**AVAILABLE DATA:**
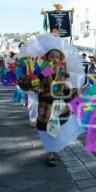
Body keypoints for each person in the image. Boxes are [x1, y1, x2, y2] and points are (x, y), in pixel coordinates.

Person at [18, 34, 85, 167]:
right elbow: (36, 82)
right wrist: (34, 84)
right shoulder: (46, 70)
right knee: (45, 129)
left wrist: (79, 91)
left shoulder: (63, 73)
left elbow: (65, 90)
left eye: (57, 57)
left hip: (59, 106)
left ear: (61, 59)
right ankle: (50, 154)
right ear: (47, 58)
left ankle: (53, 149)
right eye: (52, 56)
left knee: (57, 128)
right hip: (45, 105)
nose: (55, 59)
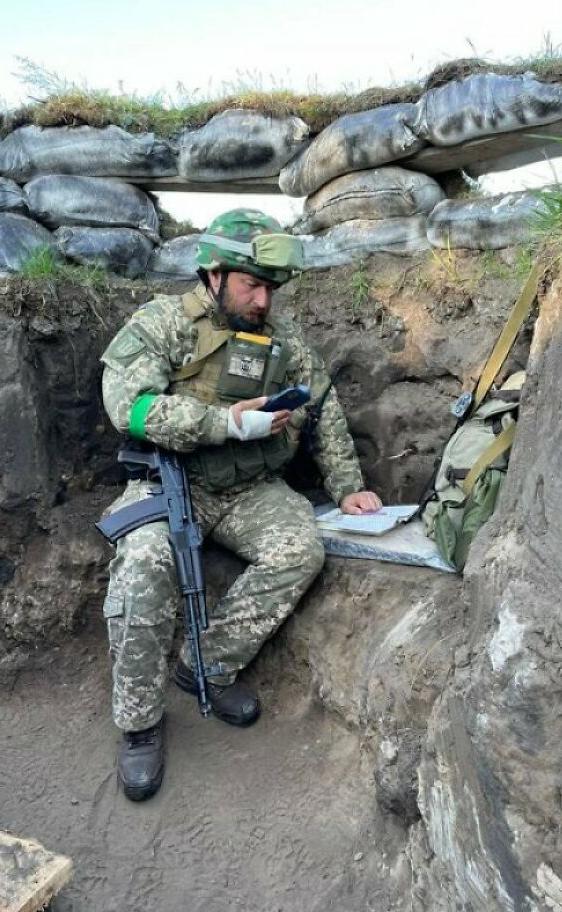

**DIRECTIONS FOR THIS TASK:** Copy each line above holding "left".

**TASK SOLUTION:**
left wrist: (79, 91)
left shoulder: (63, 73)
left elbow: (65, 90)
left eye: (57, 57)
left hip: (59, 106)
left ear: (61, 59)
left ankle: (53, 149)
left knee: (57, 128)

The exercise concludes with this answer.